Grove was happy to play lacrosse again in college at Wingate, but he still had to deal with quarantines and safety protocols.

“My freshman year was chaotic. The transition to college was also crazy,” explained Grove. “Lacrosse helped give me structure when there wasn’t a lot of that in the world.”

After spending a year at Wingate, he chose to transfer to WCSU in 2021 and join their men’s lacrosse team.

“It was pretty cool,” stated Grove. “One of my teammates at Wingate also transferred to Western. He brought me up there to speak with the coach in 2021. They had a four-year goalie who was transferring to (State University of New York at) Albany, so that position was going to be open.”

Grove capitalized on the opportunity to be the starting goalie for the last two seasons. This year, he has been selected as the Little East Conference Goalie of the Week.

“It is great. Those things (honors) make you feel good about yourself, but I just care about us winning the games,” explained Grove, who has made 163 saves in 17 contests this year. “As long as our team wins, that is all I care about at the end of the day.”

Last Friday in the regular-season finale, WCSU (13-4) won 19-5 over Salem State University to clinch the program’s first LEC regular-season title. This week, Grove is focused on helping the Red Wolves attempt to win the conference tournament for the first time.

“It is great. That is why I came here,” reflected Grove. “I wanted to be closer to home and put my name somewhere. You want to work for something and accomplish goals. It is great to scratch and claw and have to prove something.”

Grove feels that playing this spring will keep him in good shape for the World Championship in June, but off the field, he is working to pay for his summer trip to San Diego.

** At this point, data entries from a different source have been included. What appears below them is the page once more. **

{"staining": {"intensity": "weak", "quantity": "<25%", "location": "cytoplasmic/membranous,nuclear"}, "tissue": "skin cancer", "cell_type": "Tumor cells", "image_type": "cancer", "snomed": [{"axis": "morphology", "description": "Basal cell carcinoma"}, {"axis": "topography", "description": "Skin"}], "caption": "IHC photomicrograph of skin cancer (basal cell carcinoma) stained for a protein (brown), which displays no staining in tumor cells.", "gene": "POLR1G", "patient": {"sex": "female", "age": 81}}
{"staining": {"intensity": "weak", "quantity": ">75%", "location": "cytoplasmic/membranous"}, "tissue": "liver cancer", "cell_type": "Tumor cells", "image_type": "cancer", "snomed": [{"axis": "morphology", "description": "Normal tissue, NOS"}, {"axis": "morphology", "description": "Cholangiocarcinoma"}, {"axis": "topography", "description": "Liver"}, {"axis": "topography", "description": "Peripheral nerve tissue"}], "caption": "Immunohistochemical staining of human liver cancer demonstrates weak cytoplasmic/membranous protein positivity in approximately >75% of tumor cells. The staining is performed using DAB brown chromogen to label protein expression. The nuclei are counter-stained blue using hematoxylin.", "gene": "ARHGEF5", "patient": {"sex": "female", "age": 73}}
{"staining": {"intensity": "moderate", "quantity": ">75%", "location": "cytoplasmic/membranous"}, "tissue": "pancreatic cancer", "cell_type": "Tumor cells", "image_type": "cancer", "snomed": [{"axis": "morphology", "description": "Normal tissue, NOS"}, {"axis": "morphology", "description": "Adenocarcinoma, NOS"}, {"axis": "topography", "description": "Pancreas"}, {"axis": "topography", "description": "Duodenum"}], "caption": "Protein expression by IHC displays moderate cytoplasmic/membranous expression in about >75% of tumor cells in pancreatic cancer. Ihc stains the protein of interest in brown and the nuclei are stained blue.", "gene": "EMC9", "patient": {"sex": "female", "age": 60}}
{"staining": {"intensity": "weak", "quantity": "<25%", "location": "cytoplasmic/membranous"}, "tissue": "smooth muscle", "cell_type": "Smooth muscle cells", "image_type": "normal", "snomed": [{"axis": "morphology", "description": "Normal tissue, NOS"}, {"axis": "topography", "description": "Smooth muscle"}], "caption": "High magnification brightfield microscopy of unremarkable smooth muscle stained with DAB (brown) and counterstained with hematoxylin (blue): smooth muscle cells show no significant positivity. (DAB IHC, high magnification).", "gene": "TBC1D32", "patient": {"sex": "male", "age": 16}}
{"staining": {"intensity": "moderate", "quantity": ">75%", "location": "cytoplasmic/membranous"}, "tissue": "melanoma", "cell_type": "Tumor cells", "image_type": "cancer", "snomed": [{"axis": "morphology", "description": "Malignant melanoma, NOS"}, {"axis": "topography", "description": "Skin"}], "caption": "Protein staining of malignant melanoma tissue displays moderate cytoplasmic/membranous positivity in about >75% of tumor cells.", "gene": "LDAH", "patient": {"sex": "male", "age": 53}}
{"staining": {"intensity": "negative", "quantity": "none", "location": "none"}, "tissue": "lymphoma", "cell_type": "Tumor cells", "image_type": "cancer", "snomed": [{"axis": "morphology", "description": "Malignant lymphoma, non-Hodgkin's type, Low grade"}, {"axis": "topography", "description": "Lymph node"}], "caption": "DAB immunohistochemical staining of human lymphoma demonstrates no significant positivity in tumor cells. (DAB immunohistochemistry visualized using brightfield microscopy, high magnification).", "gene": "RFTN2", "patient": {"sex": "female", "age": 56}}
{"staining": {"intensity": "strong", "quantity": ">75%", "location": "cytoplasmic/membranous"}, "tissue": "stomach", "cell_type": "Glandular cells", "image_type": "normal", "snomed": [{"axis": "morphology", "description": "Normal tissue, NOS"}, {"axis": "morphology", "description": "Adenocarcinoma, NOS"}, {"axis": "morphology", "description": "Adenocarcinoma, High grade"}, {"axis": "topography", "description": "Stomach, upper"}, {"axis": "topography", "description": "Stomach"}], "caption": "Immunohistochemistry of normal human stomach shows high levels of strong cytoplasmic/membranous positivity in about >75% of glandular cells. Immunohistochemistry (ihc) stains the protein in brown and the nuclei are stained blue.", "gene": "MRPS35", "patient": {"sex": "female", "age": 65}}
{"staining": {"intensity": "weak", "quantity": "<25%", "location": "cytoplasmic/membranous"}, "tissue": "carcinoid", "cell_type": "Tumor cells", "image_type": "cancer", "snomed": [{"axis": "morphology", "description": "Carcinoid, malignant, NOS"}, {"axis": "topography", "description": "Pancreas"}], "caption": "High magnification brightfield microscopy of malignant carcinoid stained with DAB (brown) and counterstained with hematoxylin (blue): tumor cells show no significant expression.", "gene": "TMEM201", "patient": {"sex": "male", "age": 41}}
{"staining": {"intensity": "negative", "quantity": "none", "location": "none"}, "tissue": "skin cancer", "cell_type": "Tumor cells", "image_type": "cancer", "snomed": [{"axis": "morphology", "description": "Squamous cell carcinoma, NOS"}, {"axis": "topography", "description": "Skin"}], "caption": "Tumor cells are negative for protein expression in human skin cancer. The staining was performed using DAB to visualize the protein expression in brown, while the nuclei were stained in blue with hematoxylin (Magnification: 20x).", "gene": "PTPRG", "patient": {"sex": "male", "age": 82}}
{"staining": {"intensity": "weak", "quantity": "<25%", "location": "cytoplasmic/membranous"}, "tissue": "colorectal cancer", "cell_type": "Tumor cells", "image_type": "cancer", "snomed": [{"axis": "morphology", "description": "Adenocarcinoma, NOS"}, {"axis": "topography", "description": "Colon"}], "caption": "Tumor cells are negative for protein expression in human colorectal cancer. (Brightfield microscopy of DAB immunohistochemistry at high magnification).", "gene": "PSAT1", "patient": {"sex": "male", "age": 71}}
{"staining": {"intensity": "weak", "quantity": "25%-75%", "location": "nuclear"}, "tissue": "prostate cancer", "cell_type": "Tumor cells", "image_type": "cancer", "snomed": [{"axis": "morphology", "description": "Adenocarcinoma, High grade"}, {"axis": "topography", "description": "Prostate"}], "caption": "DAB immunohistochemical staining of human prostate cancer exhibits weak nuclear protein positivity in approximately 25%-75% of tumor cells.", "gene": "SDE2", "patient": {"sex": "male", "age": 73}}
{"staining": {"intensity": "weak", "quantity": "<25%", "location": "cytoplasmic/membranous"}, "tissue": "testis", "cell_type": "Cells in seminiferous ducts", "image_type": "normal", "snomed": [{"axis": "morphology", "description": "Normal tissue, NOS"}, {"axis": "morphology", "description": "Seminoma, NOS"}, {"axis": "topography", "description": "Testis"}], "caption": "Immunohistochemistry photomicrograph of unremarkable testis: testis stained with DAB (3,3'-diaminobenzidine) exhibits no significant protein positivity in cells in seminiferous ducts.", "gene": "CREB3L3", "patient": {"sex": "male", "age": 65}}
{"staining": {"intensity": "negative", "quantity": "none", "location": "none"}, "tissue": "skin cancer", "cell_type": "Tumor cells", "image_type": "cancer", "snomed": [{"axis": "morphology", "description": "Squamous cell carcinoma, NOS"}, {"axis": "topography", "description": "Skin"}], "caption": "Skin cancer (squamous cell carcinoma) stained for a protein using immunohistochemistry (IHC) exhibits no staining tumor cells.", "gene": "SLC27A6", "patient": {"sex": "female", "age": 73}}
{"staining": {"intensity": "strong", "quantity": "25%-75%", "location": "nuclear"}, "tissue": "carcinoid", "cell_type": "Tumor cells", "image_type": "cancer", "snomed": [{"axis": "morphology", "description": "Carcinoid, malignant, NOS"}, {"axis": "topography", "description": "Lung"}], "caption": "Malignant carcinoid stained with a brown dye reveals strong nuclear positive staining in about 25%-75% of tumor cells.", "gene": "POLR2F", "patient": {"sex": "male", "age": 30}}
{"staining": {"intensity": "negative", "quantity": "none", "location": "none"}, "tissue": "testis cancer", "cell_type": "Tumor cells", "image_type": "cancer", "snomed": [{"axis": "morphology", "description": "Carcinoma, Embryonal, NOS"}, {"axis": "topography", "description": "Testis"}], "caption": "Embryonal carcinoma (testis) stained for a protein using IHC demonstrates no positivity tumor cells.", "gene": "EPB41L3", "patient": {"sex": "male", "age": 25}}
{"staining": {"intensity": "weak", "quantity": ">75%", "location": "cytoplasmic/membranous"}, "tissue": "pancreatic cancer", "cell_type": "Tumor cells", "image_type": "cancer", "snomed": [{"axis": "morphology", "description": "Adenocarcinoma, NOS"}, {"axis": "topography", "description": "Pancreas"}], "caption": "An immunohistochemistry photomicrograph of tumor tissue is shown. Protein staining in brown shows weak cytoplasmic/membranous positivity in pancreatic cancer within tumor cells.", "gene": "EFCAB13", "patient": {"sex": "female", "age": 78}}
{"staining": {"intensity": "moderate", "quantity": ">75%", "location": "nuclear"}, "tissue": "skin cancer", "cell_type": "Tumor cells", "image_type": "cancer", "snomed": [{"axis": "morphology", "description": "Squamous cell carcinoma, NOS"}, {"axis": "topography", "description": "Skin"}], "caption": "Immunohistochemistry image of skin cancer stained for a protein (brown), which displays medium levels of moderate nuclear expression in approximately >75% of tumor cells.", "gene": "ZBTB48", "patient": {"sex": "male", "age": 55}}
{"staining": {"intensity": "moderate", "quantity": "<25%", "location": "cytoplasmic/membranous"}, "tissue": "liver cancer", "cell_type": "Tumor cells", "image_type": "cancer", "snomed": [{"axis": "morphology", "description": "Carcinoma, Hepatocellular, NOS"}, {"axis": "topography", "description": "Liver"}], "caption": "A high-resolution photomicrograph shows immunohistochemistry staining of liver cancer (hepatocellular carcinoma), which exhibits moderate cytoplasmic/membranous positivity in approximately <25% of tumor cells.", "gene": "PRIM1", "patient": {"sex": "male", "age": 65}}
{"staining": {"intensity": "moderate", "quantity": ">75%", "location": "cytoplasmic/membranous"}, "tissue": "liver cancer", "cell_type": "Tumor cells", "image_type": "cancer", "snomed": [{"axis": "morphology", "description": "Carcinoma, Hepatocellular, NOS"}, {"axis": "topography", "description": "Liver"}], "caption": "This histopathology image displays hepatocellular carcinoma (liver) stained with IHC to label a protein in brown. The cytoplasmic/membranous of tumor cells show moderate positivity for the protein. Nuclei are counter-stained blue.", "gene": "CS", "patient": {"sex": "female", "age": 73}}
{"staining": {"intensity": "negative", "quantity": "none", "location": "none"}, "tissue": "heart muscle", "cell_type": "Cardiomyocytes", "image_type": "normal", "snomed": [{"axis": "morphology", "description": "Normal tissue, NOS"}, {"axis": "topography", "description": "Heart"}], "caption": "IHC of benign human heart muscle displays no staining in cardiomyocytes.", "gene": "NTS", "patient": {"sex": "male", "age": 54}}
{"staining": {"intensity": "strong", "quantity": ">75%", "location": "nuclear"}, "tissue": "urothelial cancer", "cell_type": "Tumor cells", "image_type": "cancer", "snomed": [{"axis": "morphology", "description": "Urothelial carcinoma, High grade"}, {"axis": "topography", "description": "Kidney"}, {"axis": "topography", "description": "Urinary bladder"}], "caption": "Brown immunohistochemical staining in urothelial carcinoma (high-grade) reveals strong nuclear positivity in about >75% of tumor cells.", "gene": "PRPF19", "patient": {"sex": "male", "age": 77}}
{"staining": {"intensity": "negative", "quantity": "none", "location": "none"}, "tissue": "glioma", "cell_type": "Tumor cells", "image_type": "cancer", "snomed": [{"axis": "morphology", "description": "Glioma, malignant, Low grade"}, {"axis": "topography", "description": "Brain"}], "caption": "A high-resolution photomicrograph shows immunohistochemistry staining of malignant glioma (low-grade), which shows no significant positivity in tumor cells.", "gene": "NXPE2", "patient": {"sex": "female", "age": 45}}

To help offset costs, Grove has started a fundraising page on in hopes of raising up to $6,000 by the time he heads out west. So far, he has raised $1,294.

“I think Israeli Lacrosse pays for a lot of it (the expenses), but they still need help. For what I don’t raise, I’ll have to pay out of pocket,” stated Grove. “I’m incredibly humbled that people are willing to help me follow my dreams. Money isn’t an easy thing nowadays, so I appreciate every penny that I receive.”

Grove still has two more years of athletic eligibility left at WCSU, but hasn’t decided yet if he will use all of it.

“It is incredible to have this opportunity to play, in general,” stated Grove. “I didn’t think that this sport could take me to the places that it has. Lacrosse has been a great sport for my life.”

Grove is excited that CHS senior goalkeeper Connor Atwater has chosen to play for WCSU next year.

“I know he is really good and works really hard, so I’m happy to have him on our team,” said Grove. “He is killing it this season and I hope that he carries it into here.”